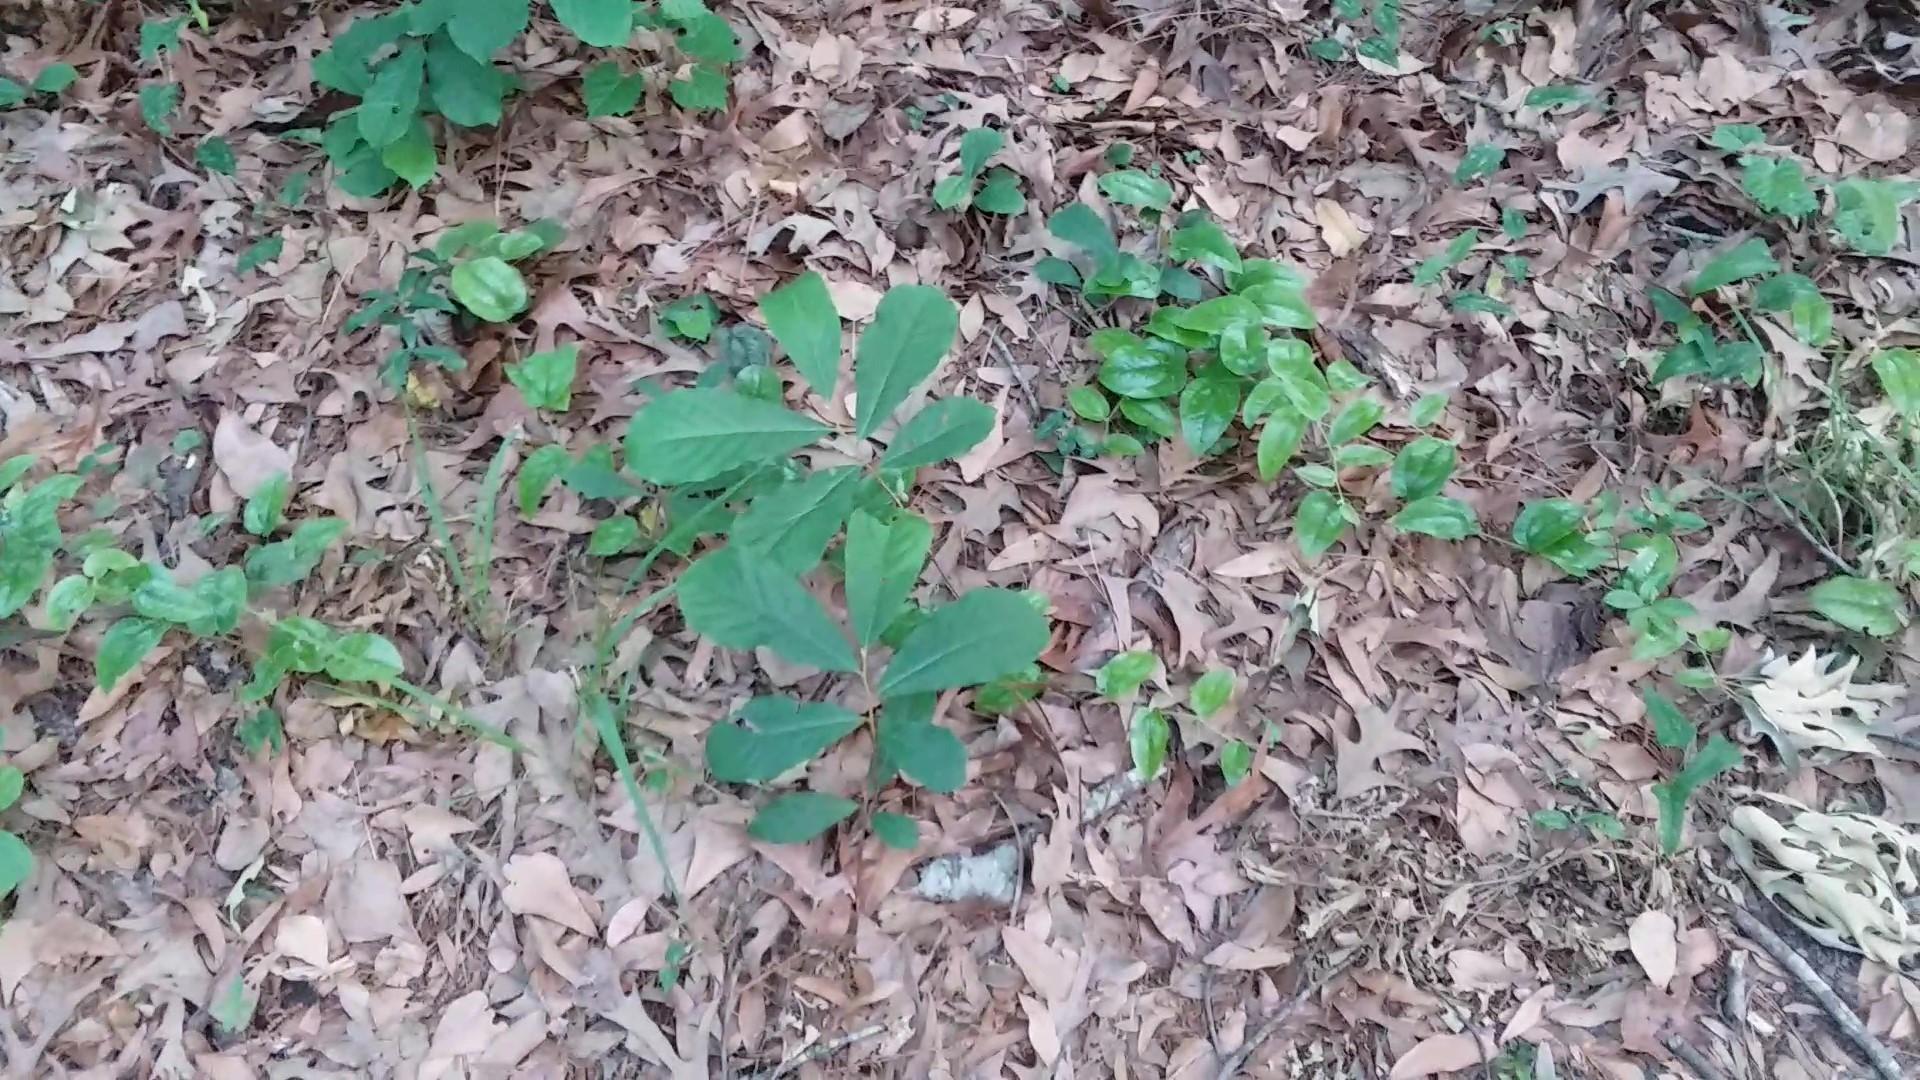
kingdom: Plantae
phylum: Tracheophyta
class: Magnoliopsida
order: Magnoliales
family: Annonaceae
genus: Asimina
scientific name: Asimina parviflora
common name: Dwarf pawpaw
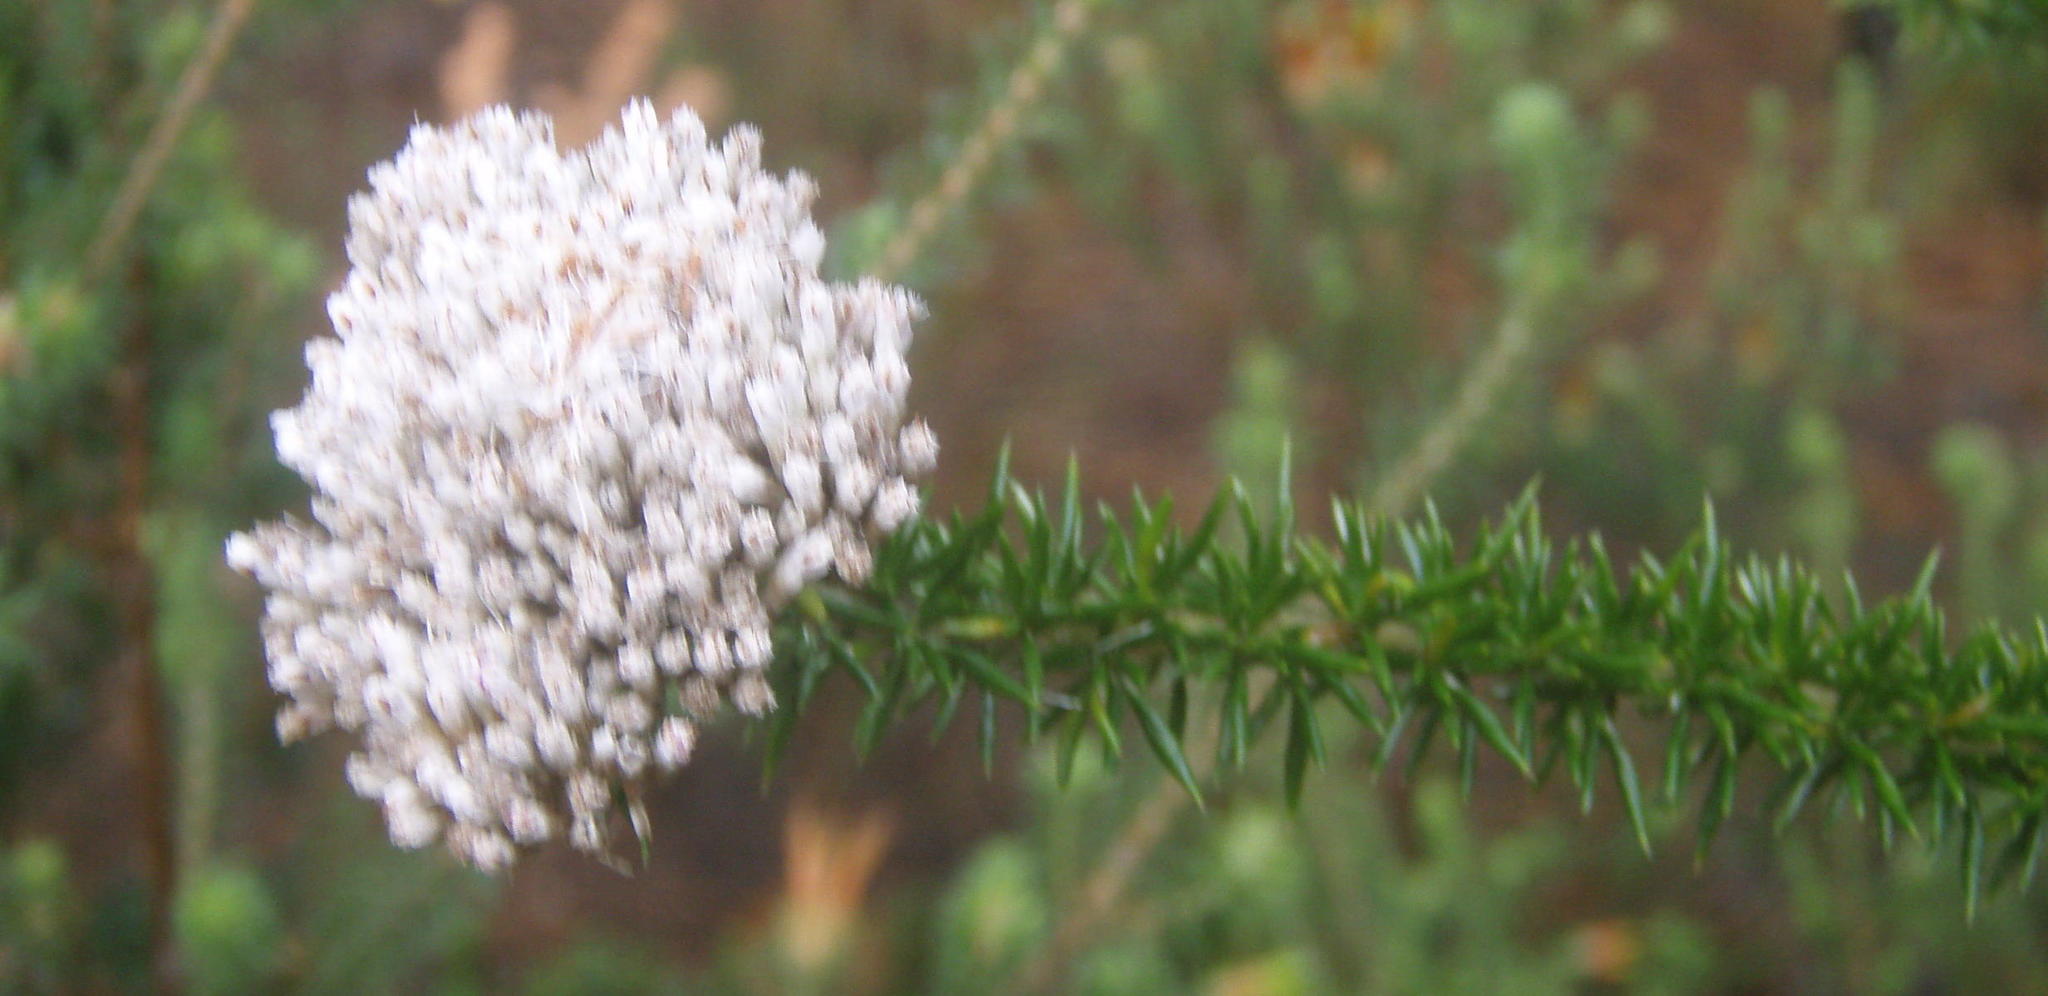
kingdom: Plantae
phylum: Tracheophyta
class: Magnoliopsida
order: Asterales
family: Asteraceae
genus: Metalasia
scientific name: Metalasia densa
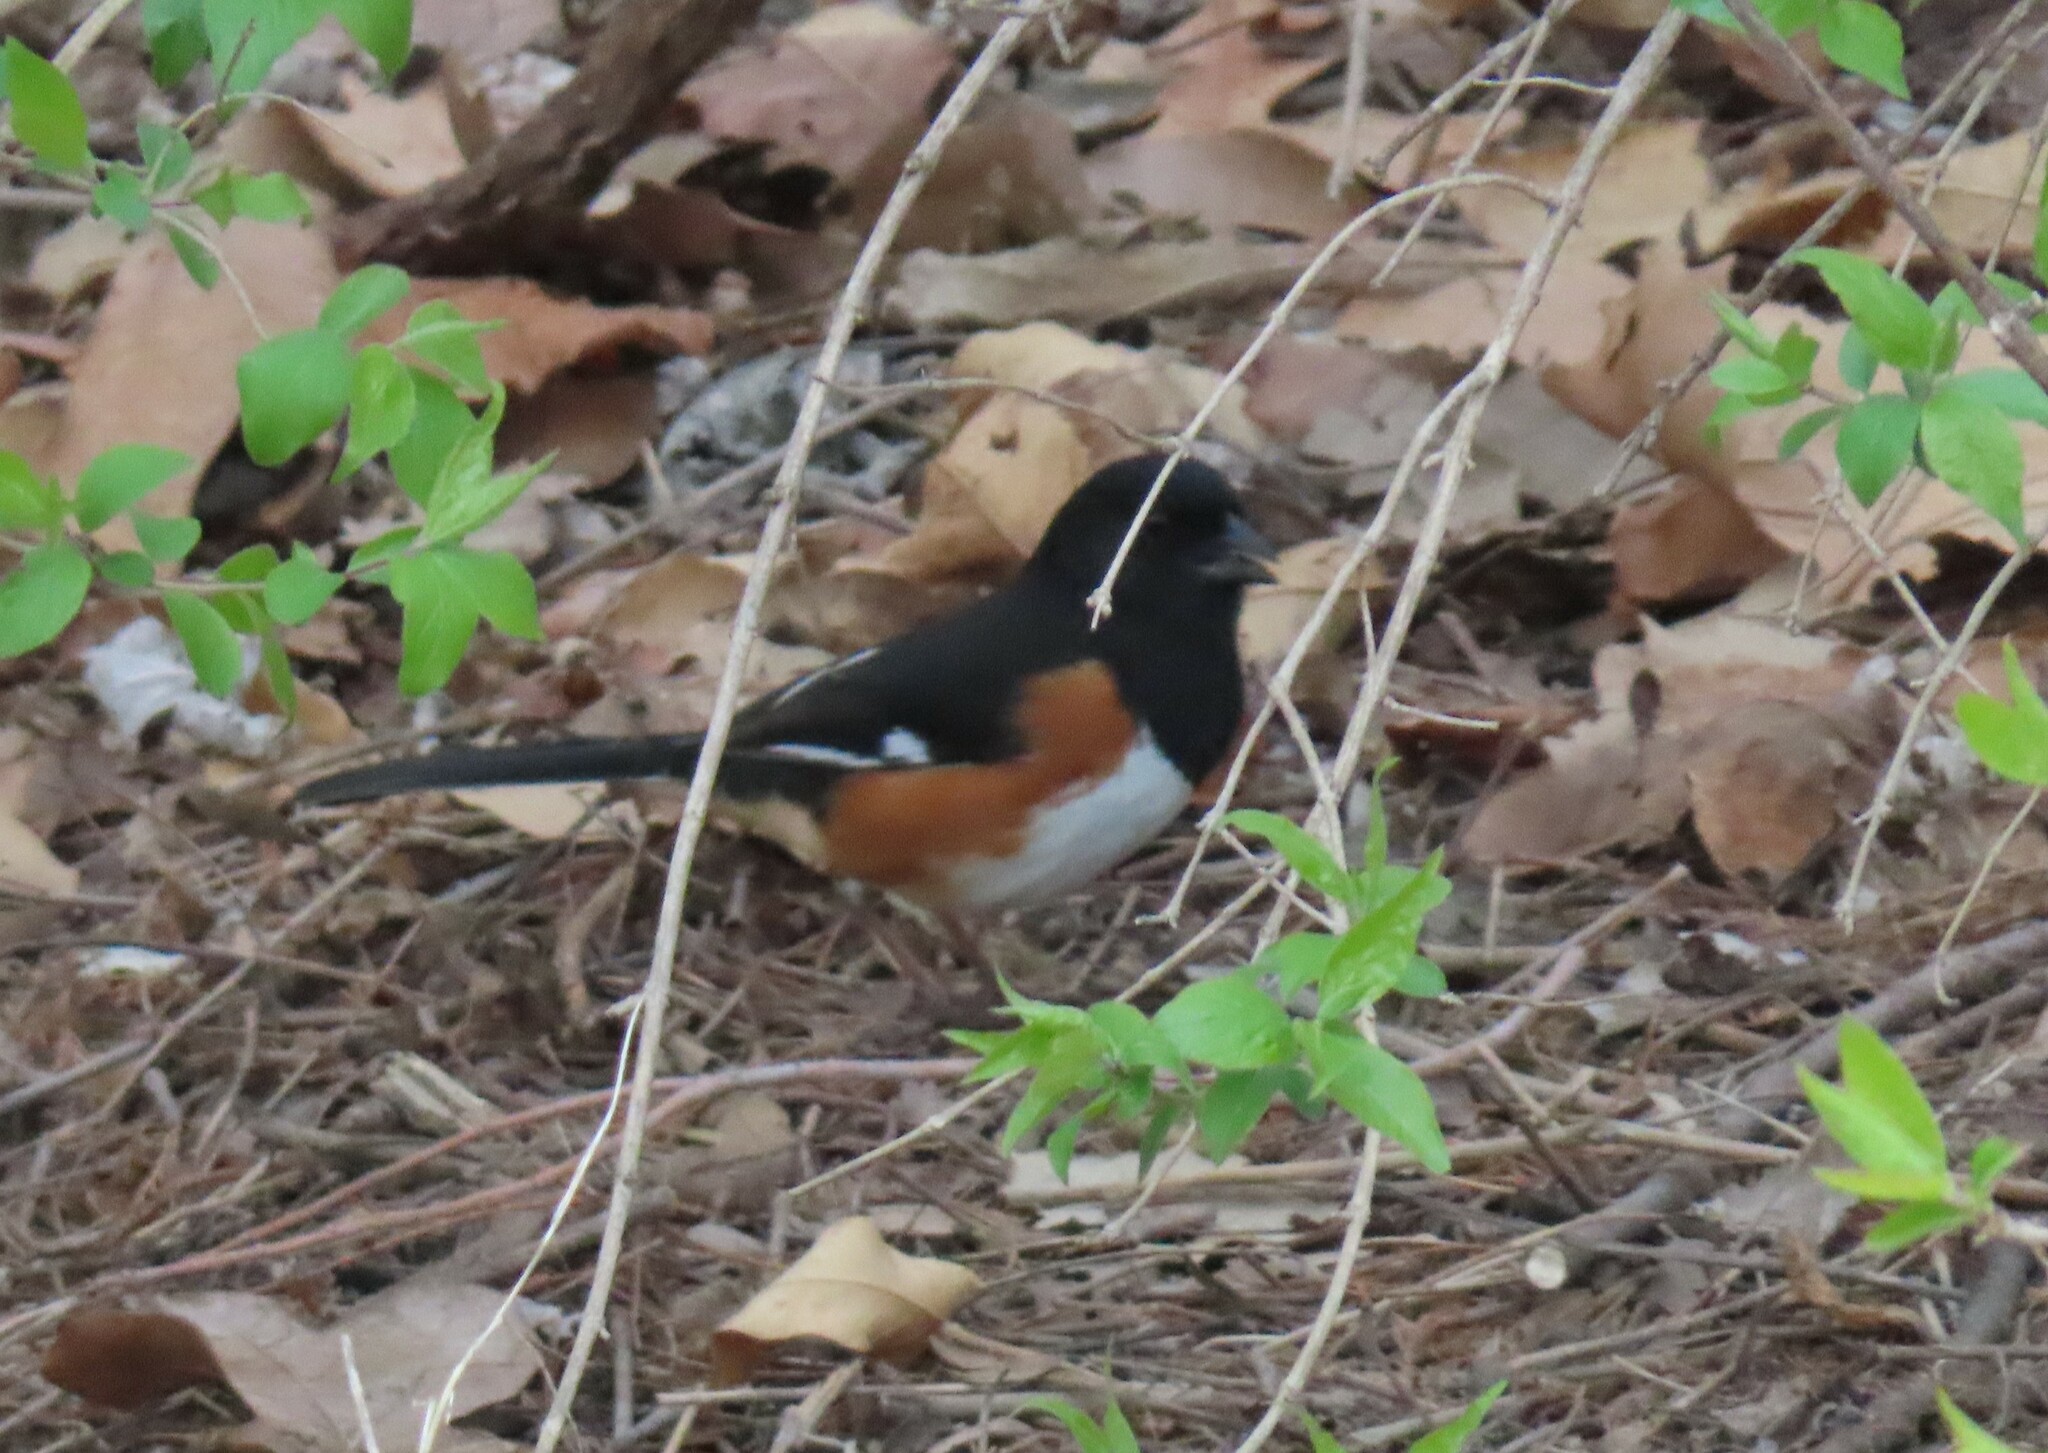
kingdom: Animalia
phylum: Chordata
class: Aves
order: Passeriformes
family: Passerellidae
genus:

__________________________________________________

-- WHAT THIS TASK INVOLVES --
Turn every line of the listing above into a Markdown table with the columns Row and Line, numbering each row and skipping blank lines. Leave the picture lines out.

-- SOLUTION TO THE EXERCISE --
| Row | Line |
|---|---|
| 1 | kingdom: Plantae |
| 2 | phylum: Tracheophyta |
| 3 | class: Magnoliopsida |
| 4 | order: Magnoliales |
| 5 | family: Annonaceae |
| 6 | genus: Asimina |
| 7 | scientific name: Asimina parviflora |
| 8 | common name: Dwarf pawpaw |
| 9 | kingdom: Plantae |
| 10 | phylum: Tracheophyta |
| 11 | class: Magnoliopsida |
| 12 | order: Asterales |
| 13 | family: Asteraceae |
| 14 | genus: Metalasia |
| 15 | scientific name: Metalasia densa |
| 16 | kingdom: Animalia |
| 17 | phylum: Chordata |
| 18 | class: Aves |
| 19 | order: Passeriformes |
| 20 | family: Passerellidae |
| 21 | genus: |